Optimization has a long history but it is still developed by many researchers around the world. With the raise of machine learning and large dataset nowaday, optimization is now evoluating as the heart of parameter learning process. Researchers are trying to make it faster and more efficient.

Among all algorithms, Stochastic Gradient Descent(SGD) is considered as a good choice. It does not require a huge memory and each of its step is cheap. However, SGD is fast to converge to its local neighborhood rather than the optimal solution. Stochastic Variance Reduced Gradient(a.k.a SVRG) is a recent research work and could be viewed as a modified version of SGD. This algorithm will converge faster to optimal value by reducing the variance.

The proposed algorithm SVRG is simple and elegent so I try to implement it and compare with SGD. Actually, we can download an implementation of SVRG from author website but it is written in C++ and not easy to match with the paper. For this reason, I try to translate the algorithm from paper to program using Julia ver 0.3. All of my implementation could be found in this link.

First of all, I create a training data of n points:

\[w = [1; 2; 3; 4]\] \[x = r + ra\] \[y = w' * x\]

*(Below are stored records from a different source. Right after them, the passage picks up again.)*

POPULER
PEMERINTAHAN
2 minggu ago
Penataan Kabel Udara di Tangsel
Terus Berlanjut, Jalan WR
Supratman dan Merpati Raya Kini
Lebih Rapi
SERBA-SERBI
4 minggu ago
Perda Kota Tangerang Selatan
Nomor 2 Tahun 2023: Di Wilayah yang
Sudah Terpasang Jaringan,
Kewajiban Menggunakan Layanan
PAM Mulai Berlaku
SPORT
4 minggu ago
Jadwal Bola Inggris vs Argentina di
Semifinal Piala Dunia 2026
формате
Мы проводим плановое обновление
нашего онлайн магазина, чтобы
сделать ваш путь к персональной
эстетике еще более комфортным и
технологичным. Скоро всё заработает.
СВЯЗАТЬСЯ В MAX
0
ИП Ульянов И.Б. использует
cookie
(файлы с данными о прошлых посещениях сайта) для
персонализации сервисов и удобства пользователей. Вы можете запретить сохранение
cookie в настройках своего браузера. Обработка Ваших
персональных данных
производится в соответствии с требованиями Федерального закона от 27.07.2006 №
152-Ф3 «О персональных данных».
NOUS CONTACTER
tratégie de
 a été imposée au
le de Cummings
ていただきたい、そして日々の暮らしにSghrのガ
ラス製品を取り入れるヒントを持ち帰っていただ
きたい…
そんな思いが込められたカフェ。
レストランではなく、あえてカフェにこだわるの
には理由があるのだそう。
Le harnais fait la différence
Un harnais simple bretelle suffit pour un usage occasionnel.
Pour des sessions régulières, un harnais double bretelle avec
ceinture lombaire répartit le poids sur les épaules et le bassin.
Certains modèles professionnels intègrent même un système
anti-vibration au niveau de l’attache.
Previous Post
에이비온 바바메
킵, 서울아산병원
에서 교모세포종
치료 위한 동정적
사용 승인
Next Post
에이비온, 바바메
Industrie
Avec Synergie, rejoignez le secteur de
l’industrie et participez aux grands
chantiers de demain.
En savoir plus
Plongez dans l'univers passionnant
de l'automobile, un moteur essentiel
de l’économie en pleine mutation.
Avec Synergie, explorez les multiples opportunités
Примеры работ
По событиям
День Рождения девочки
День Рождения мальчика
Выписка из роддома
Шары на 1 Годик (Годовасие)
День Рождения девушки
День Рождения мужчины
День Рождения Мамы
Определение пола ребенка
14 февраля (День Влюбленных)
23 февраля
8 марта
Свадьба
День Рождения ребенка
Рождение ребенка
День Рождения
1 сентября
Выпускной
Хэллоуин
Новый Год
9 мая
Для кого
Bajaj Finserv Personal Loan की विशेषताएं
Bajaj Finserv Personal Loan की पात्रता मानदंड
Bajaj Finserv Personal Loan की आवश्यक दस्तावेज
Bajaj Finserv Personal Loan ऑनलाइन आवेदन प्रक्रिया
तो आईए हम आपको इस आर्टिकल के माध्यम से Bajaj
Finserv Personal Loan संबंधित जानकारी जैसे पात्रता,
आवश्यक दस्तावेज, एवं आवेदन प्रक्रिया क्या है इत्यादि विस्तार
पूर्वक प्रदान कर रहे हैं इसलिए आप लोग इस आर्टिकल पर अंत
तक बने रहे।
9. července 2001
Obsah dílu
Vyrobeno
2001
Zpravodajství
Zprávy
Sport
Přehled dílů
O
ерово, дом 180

where \(r \sim U(-50, 50)\) and \(ra \sim \mathcal{N}(0, 1)\). It means r is drawn from uniform distribution from -50 to 50. This task is implemented in file genData.jl.

Secondly, I will minimize the squared loss of training data to get back vector w. Formally, we have

\[P = \frac{1}{n} \sum\_{i=1}^n \phi\_i(w)\]


\[\phi\_i = (w^T * x\_i - y\_i)^2\]

Finally, \(w\_{opt} = argmin\_w P\). The algorithm is in svrg.jl.

In my running, n is selected to be 100 000, update frequency \(m = 2n\), learning rate is 0.0001. To run the code, we could type to terminal

julia main.jl

The output will appear


All the lines are value of objective function per each iteration and the last line is the final \(w\). It is nearly similar to the groundtruth so my implementation is 95% correct :-).

Some thought of SVRG

  • The procedure is easy to understand and implement.
  • The proof is not so hard to follow but we need to be familiar with SGD first.
  • The learning rate of algorithm is still a parameter to tune. In the paper, authors advises us to chose learning rate \(\eta < \frac{1}{L}\) with L is Lipschitz constant. An inappropriate \(\eta\) could create divergence to our program. For example, applying learning rate \(\eta = 0.01\) will make the objective function increase over time. This condition will help SVRG to converge but in practice, finding L is hard.
  • In backtracking SGD, the learning rate must be decreased over time to ensure the convergence. However, SVRG will keep the suitable value of learning rate until the convergence so it could achieve the better result by reducing the variance.